REQUIREMENT
Pull out every line in the data below that contains the string "newSketch". The match is case-sensitive.

Source data
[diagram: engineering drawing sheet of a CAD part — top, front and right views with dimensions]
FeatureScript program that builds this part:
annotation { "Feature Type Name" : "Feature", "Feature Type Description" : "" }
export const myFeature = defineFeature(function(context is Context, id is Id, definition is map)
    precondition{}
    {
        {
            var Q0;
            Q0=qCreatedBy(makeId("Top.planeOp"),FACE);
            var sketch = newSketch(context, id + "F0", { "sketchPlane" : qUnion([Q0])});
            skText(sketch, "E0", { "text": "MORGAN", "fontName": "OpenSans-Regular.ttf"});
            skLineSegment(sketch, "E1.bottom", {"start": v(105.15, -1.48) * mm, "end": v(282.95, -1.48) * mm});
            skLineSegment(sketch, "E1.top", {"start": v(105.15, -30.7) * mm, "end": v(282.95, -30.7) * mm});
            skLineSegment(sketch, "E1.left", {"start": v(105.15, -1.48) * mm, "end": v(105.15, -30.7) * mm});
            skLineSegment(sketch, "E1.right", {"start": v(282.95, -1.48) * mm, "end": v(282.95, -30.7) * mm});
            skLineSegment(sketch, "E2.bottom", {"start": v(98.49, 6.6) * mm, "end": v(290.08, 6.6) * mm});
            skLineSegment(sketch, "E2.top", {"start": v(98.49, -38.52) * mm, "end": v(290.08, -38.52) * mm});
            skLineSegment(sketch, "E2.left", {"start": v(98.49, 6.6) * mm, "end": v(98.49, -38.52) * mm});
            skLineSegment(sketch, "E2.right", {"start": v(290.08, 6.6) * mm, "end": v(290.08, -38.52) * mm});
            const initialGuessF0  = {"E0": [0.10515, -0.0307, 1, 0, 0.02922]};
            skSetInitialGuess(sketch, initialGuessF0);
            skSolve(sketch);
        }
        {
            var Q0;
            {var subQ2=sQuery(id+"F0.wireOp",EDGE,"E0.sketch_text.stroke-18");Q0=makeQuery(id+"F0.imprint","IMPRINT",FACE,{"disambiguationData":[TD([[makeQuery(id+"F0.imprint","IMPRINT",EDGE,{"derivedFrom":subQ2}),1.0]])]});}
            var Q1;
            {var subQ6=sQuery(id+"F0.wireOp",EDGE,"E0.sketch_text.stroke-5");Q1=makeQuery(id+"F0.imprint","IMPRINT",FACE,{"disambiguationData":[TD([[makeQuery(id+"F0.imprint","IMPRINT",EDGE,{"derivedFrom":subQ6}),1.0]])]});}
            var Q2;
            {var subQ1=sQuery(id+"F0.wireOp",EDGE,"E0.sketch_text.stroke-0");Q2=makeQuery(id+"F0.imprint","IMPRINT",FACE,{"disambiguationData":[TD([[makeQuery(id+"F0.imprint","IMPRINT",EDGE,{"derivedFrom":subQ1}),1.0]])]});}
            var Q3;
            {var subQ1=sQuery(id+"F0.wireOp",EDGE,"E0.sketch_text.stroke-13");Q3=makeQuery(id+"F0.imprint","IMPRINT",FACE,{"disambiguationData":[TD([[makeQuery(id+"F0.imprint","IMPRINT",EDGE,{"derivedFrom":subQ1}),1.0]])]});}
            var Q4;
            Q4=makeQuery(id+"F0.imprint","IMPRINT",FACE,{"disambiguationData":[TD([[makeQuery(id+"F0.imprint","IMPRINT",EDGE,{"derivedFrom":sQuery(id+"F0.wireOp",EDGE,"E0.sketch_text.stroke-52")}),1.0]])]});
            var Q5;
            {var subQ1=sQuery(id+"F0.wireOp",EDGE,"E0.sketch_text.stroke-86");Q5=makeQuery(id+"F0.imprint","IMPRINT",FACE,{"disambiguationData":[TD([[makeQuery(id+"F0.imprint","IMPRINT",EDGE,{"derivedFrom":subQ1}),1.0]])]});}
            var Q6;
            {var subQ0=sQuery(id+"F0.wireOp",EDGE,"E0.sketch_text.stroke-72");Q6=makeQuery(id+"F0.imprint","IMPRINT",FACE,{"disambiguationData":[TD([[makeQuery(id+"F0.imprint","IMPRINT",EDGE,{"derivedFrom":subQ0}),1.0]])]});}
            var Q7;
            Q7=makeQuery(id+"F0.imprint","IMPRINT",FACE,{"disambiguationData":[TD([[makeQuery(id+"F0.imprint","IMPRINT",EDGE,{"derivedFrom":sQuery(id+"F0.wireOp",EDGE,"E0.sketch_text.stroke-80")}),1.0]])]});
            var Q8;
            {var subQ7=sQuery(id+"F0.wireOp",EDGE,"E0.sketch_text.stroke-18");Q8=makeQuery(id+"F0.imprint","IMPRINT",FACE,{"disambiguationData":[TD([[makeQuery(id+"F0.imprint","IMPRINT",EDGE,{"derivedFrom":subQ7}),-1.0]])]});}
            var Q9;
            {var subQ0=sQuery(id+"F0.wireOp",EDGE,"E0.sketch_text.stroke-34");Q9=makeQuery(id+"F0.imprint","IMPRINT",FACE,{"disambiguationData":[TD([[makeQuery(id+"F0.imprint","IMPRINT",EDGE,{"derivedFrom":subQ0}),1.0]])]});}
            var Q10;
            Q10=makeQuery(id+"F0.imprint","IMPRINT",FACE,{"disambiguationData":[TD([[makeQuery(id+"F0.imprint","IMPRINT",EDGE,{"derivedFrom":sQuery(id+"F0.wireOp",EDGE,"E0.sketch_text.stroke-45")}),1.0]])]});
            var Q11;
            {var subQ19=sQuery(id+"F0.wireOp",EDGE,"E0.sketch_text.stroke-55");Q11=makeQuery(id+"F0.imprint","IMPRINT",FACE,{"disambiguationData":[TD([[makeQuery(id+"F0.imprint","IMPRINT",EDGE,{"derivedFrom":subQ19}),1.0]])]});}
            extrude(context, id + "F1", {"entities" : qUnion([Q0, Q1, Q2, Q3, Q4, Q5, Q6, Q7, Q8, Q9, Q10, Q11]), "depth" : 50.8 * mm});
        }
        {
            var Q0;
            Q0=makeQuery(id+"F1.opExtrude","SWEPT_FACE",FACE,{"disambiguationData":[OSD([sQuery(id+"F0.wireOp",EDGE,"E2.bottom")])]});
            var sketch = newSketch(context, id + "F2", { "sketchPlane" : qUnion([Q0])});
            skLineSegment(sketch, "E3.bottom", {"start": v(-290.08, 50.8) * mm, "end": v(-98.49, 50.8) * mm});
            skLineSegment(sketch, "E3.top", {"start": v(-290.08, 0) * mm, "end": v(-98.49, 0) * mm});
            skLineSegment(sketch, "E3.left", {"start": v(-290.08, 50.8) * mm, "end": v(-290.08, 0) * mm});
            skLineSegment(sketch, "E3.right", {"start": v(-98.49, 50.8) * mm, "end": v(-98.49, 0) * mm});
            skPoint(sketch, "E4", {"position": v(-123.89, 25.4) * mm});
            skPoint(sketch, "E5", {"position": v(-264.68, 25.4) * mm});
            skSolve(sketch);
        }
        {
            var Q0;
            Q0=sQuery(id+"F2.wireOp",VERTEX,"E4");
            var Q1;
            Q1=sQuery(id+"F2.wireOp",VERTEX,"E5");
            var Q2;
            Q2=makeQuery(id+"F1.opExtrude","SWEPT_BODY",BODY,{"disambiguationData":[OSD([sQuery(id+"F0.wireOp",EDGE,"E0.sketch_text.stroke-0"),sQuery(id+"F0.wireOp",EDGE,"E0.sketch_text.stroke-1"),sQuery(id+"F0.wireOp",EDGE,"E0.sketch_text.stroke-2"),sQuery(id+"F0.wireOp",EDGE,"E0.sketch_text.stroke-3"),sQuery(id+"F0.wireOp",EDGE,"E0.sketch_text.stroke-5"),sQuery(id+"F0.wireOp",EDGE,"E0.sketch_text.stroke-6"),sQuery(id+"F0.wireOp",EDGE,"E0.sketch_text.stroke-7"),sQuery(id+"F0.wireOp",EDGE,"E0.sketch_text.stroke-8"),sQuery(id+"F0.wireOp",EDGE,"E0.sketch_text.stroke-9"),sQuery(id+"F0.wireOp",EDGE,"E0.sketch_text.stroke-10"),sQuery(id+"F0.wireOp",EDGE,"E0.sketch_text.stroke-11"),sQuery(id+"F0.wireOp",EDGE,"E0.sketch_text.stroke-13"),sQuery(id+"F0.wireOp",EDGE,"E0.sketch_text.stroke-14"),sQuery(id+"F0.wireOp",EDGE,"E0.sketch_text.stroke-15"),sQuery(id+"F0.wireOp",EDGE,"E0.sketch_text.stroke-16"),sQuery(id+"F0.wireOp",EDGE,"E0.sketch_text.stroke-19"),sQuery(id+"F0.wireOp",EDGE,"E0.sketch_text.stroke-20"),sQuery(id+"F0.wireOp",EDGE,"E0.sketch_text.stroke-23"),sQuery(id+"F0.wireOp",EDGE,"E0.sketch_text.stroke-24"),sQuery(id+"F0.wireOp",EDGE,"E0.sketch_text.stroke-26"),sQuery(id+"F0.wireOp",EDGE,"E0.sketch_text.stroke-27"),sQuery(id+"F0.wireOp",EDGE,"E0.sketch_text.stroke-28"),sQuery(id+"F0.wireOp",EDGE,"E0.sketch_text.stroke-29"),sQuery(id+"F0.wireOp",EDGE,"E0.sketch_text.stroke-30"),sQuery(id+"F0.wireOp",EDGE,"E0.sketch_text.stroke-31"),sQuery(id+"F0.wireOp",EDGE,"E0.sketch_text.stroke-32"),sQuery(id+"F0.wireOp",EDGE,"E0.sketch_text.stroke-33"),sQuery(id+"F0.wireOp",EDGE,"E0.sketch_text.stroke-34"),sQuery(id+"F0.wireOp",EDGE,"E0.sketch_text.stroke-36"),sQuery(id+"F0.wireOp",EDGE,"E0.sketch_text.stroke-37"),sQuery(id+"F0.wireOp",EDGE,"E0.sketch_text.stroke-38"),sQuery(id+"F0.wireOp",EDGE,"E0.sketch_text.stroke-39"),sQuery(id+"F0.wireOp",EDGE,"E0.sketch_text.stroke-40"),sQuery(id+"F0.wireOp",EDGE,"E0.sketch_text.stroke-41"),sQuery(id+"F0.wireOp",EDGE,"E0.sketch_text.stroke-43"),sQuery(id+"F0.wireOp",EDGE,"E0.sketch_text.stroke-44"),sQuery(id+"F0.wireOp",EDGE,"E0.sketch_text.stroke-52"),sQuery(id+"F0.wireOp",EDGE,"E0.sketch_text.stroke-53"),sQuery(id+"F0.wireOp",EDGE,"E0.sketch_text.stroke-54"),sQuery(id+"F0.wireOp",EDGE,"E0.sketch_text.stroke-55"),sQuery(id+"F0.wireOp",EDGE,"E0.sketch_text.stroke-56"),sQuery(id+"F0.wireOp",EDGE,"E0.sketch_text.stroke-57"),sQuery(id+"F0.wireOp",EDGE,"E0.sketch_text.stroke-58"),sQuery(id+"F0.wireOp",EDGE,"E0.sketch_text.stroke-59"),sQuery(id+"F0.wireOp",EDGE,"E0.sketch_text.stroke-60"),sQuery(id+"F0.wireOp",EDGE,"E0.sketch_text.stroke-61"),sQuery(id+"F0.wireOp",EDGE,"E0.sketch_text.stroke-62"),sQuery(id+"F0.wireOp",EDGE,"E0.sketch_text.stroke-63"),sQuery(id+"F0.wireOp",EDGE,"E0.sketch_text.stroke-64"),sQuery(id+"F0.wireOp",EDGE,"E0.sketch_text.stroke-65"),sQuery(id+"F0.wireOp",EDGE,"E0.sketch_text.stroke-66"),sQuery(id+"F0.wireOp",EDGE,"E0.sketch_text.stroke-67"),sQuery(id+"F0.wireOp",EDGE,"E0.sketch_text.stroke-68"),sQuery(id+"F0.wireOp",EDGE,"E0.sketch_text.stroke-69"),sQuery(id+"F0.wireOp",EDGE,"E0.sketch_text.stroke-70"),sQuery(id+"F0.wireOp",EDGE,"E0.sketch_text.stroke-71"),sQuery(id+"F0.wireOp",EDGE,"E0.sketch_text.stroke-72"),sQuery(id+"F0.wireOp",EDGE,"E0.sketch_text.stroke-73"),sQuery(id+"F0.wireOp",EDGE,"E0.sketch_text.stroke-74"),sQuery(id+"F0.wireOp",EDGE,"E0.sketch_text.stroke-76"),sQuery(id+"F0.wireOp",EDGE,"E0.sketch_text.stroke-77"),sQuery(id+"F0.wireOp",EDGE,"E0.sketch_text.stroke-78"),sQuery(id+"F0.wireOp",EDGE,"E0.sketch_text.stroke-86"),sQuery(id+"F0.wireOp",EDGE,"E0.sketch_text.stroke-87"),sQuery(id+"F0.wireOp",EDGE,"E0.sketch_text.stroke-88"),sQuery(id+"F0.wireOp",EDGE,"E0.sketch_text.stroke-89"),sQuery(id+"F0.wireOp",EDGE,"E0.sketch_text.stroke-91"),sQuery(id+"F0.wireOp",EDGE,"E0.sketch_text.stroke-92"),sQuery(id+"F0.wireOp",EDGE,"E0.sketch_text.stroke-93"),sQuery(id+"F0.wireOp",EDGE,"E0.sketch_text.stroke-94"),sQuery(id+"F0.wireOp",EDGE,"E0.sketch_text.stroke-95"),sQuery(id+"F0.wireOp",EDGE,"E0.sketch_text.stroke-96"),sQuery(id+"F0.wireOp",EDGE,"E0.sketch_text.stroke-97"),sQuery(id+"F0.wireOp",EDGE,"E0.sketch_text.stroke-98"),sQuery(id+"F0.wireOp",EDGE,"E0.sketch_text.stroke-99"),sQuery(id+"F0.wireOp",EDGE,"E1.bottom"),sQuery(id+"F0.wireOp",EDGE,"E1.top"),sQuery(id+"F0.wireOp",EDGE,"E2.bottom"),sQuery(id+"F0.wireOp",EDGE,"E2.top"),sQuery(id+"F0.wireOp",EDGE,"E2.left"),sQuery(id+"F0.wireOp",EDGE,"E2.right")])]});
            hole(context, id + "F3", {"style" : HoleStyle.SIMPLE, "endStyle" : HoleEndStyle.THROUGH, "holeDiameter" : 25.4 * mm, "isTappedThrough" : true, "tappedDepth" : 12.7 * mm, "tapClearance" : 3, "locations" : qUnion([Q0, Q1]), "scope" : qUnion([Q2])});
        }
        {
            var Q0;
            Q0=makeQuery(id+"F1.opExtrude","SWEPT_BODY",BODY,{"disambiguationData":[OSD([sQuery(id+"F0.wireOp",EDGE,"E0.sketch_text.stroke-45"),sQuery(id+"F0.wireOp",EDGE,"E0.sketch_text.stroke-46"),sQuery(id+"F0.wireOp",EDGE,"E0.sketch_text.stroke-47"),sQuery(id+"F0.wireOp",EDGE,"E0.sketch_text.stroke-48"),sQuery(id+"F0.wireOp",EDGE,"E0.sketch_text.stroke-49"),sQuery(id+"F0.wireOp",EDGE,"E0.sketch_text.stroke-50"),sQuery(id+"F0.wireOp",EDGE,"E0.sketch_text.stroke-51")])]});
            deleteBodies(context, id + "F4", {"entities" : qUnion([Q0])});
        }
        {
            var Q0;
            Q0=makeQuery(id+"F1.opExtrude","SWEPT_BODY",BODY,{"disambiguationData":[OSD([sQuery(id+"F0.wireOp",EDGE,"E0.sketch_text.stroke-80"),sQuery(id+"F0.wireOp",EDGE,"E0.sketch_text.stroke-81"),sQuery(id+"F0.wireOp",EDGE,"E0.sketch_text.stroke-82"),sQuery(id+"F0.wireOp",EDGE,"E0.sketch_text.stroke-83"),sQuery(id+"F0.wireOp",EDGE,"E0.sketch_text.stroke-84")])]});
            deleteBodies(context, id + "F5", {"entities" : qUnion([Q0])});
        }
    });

SOLVED PROBLEM
            var sketch = newSketch(context, id + "F0", { "sketchPlane" : qUnion([Q0])});
            var sketch = newSketch(context, id + "F2", { "sketchPlane" : qUnion([Q0])});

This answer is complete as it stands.